■ Data listing ■

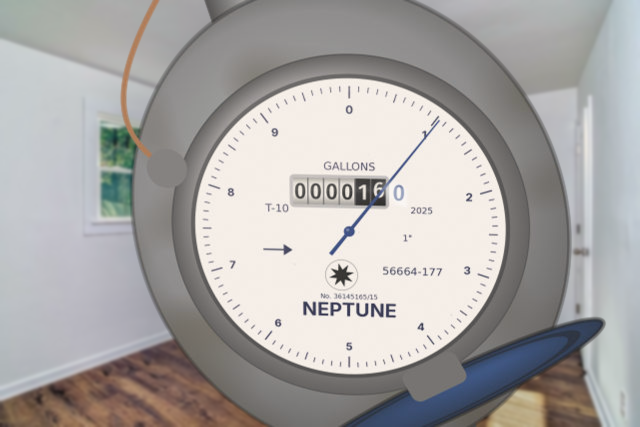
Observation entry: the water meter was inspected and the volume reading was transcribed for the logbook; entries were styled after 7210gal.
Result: 161.0gal
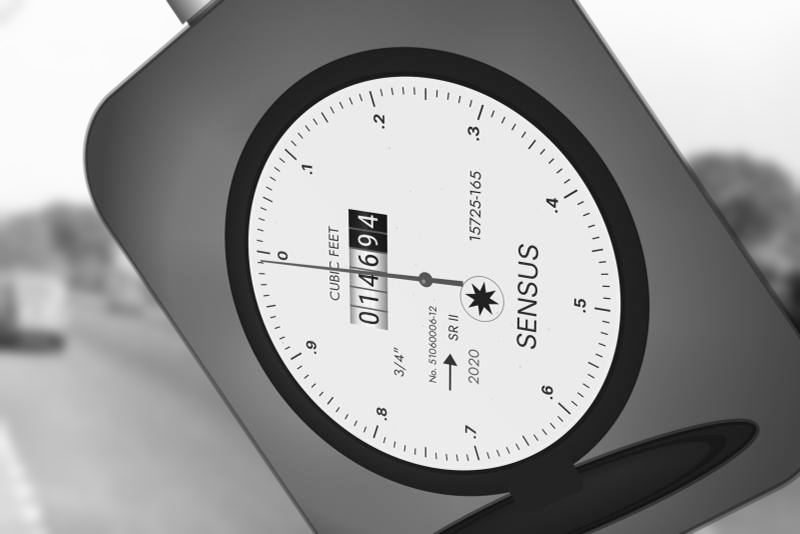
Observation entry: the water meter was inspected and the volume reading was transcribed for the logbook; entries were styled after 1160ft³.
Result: 14693.99ft³
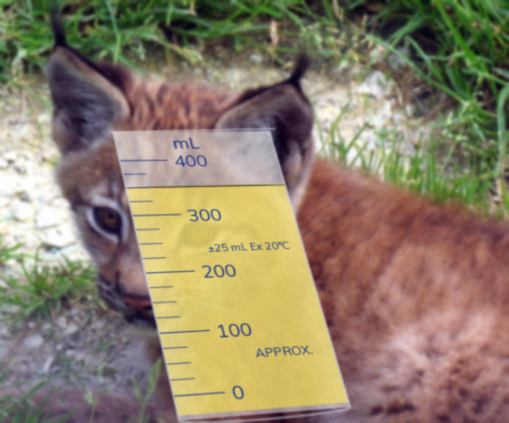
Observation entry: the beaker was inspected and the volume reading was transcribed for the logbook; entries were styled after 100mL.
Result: 350mL
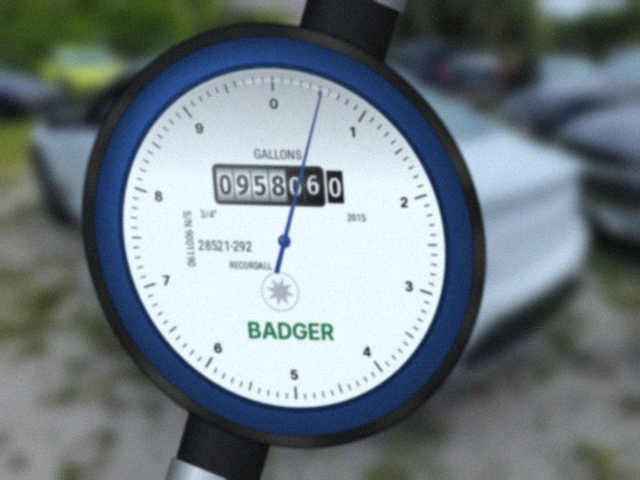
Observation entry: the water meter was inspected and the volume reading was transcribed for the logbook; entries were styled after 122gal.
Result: 958060.5gal
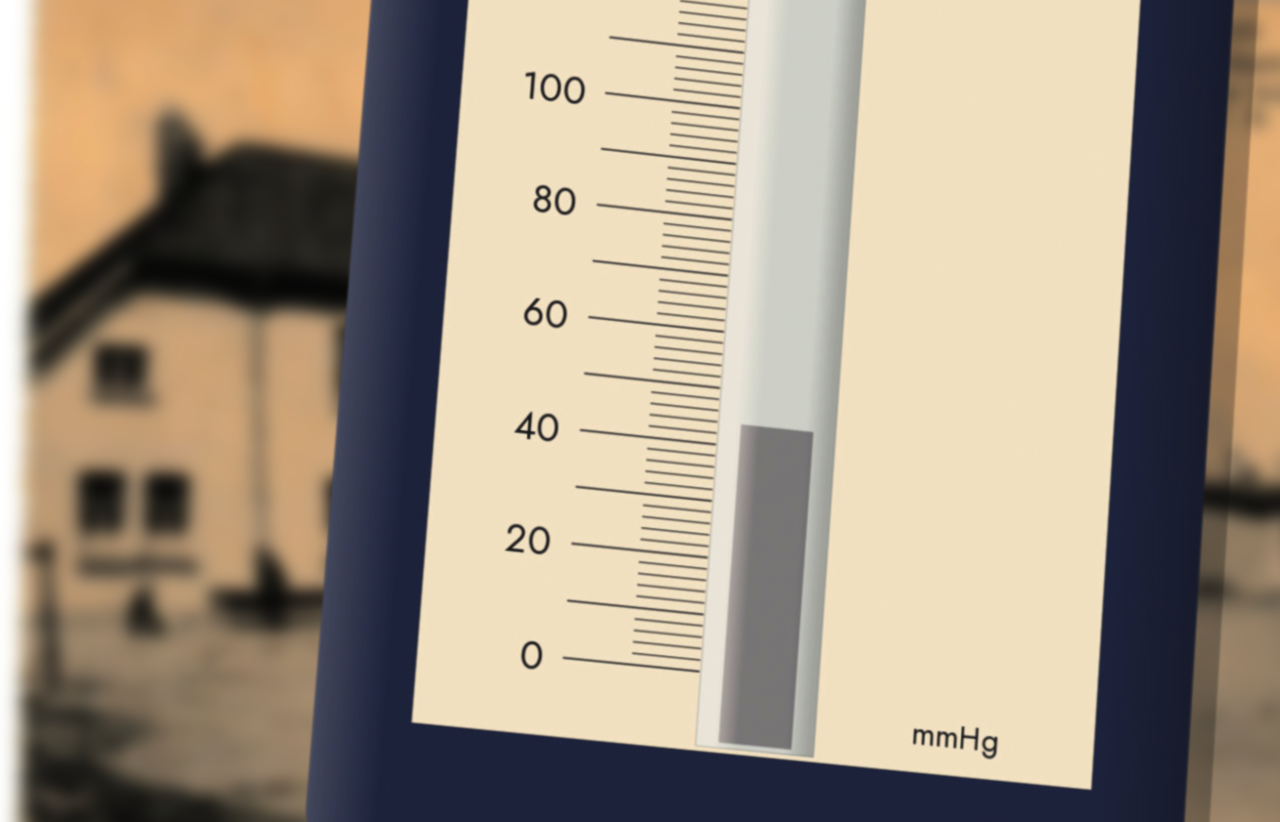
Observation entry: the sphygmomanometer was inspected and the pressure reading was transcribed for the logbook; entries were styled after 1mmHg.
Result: 44mmHg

■ Problem ■
Copy out every line of the records above word for word, leaving out the pictures.

■ Solution for this exercise ■
Observation entry: the water meter was inspected and the volume reading was transcribed for the logbook; entries were styled after 7210gal.
Result: 161.0gal
Observation entry: the water meter was inspected and the volume reading was transcribed for the logbook; entries were styled after 1160ft³.
Result: 14693.99ft³
Observation entry: the beaker was inspected and the volume reading was transcribed for the logbook; entries were styled after 100mL.
Result: 350mL
Observation entry: the water meter was inspected and the volume reading was transcribed for the logbook; entries were styled after 122gal.
Result: 958060.5gal
Observation entry: the sphygmomanometer was inspected and the pressure reading was transcribed for the logbook; entries were styled after 1mmHg.
Result: 44mmHg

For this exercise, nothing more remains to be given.